_TASK_:
In the entries below, reproduce word for word every line from the one that contains "Skyhawk Oversea Cellular" through the one that contains "Sign up for our newsletter to stay up to", including both of those lines.

==*==

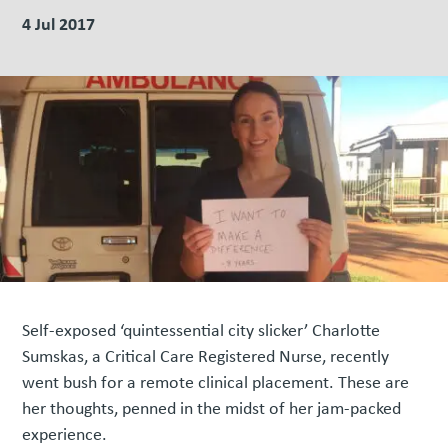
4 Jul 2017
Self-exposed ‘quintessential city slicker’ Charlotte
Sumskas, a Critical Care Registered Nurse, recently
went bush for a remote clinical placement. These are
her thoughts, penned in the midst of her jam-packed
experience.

==*==

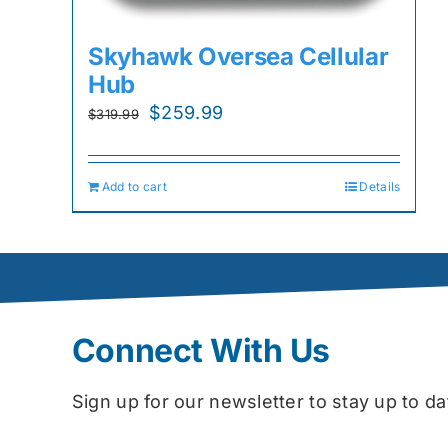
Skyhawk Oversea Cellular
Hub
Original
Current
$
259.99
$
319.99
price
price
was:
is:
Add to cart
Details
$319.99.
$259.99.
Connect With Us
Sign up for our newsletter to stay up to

==*==

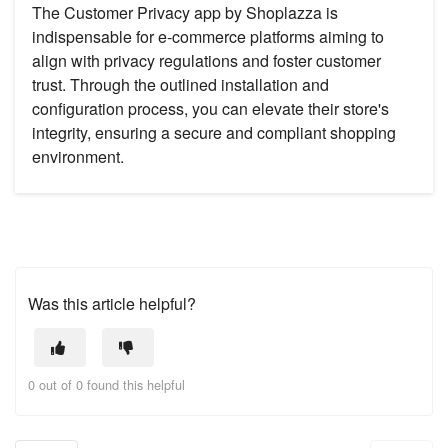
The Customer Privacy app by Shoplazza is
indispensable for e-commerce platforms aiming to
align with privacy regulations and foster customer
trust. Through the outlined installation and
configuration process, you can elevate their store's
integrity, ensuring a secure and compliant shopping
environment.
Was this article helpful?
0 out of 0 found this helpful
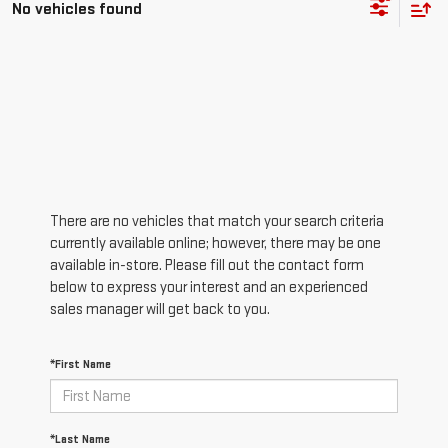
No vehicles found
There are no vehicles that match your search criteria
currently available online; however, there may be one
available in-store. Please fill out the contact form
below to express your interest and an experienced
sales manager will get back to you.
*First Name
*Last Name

==*==

_TASK RESULT_:
Skyhawk Oversea Cellular
Hub
Original
Current
$
259.99
$
319.99
price
price
was:
is:
Add to cart
Details
$319.99.
$259.99.
Connect With Us
Sign up for our newsletter to stay up to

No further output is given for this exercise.